Le feu vert donné vendredi à la reprise par Lufthansa de l'autrichienne Austrian Airlines sonne encore le glas d'un fleuron national du secteur aérien en Europe, dans un contexte d'une crise qui pourrait décimer nombre de petits opérateurs.
La compagnie autrichienne en difficulté a échappé à la faillite grâce à l'autorisation de la Commission européenne de son rachat par l'allemande Lufthansa, à certaines conditions négociées depuis des mois pour éviter que la concurrence ne soit biaisée.
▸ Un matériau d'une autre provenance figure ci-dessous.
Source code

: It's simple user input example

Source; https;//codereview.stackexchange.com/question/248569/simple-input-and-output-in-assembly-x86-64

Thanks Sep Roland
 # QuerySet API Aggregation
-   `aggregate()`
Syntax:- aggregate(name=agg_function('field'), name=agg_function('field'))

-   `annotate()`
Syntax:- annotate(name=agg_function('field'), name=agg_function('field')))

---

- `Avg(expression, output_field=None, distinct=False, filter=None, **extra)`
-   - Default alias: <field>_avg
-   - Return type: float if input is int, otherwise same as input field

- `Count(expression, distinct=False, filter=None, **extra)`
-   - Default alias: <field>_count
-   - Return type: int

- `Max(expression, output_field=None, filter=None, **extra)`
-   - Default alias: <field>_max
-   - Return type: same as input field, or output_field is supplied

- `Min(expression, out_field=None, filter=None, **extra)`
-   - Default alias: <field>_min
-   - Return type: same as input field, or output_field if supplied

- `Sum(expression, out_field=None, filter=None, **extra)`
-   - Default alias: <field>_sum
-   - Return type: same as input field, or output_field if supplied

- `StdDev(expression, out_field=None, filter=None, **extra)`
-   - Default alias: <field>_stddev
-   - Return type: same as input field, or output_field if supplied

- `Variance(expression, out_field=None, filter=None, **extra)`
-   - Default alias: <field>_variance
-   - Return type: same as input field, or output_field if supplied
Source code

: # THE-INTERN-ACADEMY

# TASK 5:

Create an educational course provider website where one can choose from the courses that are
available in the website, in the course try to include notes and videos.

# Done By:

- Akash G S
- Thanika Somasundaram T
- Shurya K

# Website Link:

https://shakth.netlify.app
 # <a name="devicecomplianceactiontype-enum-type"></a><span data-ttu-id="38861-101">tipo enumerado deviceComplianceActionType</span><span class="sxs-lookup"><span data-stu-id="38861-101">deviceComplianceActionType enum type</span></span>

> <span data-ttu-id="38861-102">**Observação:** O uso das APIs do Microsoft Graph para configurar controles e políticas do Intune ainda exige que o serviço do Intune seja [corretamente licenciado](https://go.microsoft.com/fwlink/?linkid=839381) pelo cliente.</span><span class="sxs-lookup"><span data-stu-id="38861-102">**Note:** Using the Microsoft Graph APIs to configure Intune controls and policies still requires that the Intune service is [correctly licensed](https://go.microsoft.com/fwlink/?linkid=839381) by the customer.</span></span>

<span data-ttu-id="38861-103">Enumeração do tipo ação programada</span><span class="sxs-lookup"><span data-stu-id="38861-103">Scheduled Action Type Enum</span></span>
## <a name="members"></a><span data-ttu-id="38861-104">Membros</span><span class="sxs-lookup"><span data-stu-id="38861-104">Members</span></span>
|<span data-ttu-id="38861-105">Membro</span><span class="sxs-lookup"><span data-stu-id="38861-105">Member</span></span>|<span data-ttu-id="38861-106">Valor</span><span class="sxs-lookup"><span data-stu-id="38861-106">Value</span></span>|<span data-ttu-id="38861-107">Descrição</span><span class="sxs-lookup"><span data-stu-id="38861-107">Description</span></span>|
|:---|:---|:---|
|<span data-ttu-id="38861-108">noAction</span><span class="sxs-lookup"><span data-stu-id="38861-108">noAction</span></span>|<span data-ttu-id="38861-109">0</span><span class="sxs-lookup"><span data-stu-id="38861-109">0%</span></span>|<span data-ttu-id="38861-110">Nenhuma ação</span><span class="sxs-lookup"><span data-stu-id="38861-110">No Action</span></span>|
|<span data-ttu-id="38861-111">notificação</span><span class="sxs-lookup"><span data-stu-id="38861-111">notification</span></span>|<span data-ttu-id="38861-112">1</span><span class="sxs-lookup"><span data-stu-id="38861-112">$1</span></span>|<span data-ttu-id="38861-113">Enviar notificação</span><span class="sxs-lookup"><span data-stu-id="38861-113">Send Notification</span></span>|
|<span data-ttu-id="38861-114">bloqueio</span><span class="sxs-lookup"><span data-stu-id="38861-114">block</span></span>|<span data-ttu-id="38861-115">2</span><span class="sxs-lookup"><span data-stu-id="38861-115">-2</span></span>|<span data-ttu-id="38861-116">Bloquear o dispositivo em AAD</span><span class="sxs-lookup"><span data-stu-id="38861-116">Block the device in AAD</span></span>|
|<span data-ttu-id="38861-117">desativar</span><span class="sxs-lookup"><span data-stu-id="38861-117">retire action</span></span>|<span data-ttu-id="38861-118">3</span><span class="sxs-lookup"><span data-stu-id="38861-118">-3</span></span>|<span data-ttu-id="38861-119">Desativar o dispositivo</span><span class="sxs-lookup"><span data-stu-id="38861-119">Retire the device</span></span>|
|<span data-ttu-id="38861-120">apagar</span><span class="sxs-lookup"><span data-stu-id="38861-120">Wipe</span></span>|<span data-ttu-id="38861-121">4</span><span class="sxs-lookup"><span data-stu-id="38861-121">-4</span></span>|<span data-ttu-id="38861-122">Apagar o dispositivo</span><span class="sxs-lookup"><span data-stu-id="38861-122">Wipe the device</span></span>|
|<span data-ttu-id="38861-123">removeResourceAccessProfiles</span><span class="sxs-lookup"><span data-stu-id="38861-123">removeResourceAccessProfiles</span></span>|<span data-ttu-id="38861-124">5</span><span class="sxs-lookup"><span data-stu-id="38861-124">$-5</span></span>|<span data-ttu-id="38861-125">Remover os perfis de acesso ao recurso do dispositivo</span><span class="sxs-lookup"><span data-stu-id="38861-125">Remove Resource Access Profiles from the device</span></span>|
Lufthansa, très intéressée par le marché d'AUA vers les pays de l'est de l'Europe, l'a acquis pour une somme modique (366.268 euros), l'Etat autrichien octroyant de son côté une aide publique de 500 millions d'euros pour éponger un tiers des dettes de la compagnie.
Mais en passant dans le giron d'un grand groupe, elle vient ajouter son nom à la liste des petites et moyennes compagnies qui perdent leur indépendance.
La crise amorcée il y a un an dans le secteur aérien mondial s'avère "bien plus sévère que celle suscitée par les attentats anti-américains du 11 septembre 2001, concentrée sur quelques mois", explique Fabio Gamba, secrétaire général adjoint de l'Association des compagnies aériennes européennes.
Quelque 80 compagnies ont disparu dans le monde l'an dernier.
Selon certaines estimations non officielles, 32 petites compagnies européennes auraient déjà fait faillite au cours des six premiers mois de 2009, un chiffre qui pourrait doubler d'ici à la fin de l'année, selon M. Gamba. L'Europe compte environ 180 compagnies aériennes.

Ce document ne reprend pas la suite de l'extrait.